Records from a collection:
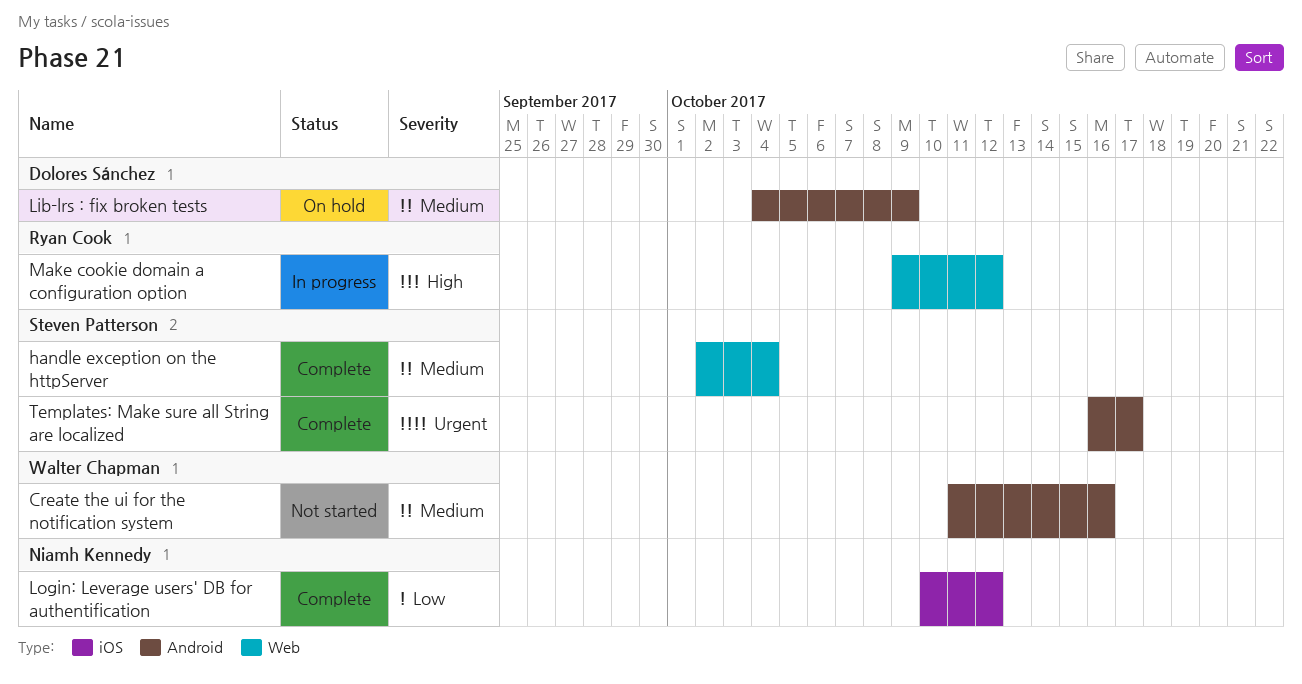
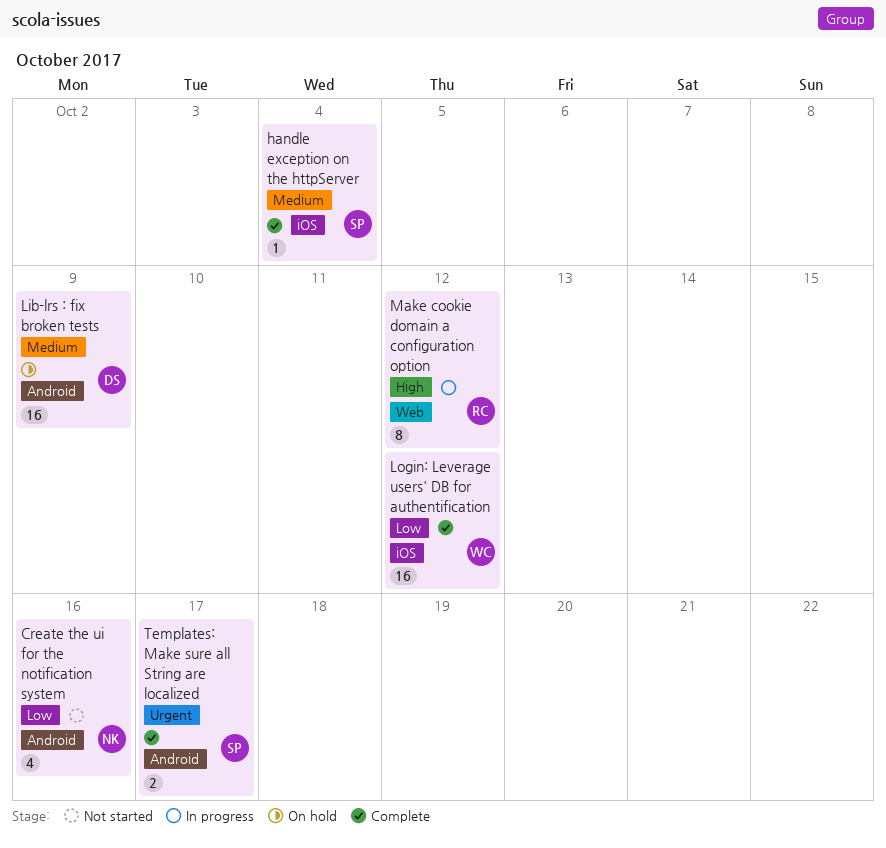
Create the ui for the notification system, owner: Walter Chapman -> Niamh Kennedy
Create the ui for the notification system, priority: Medium -> Low
handle exception on the httpServer, label: Web -> iOS
Login: Leverage users' DB for authentification, owner: Niamh Kennedy -> Walter Chapman

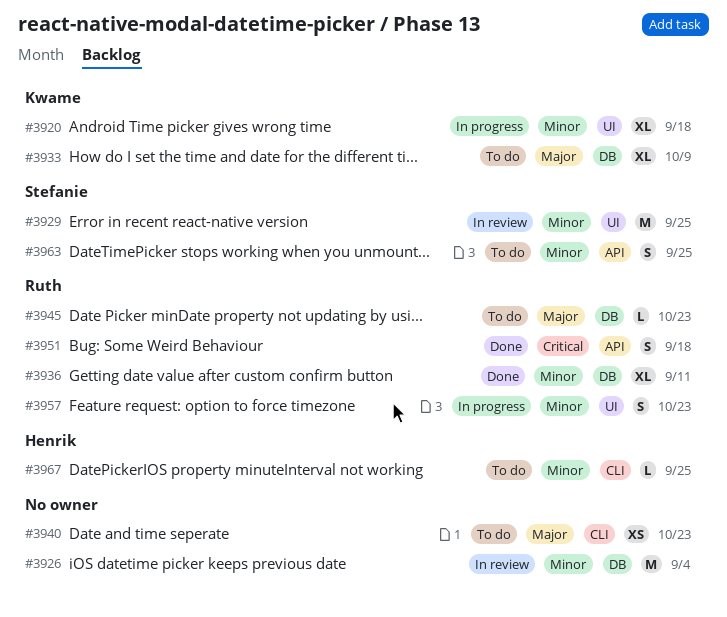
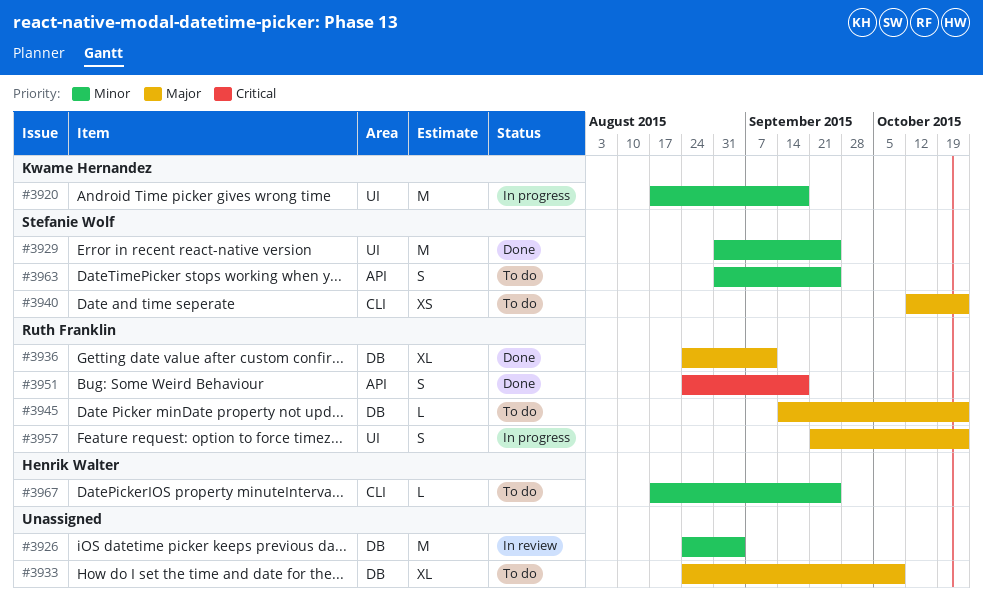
#3920, estimate: XL -> M
#3929, status: In review -> Done
#3933, owner: Kwame Hernandez -> none
#3936, priority: Minor -> Major
#3940, owner: none -> Stefanie Wolf
#3957, priority: Minor -> Major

▶ **About this task**
Every line containing the string "Kennedy" is required; copy each such line from the data.

▶ **Written response**
Create the ui for the notification system, owner: Walter Chapman -> Niamh Kennedy
Login: Leverage users' DB for authentification, owner: Niamh Kennedy -> Walter Chapman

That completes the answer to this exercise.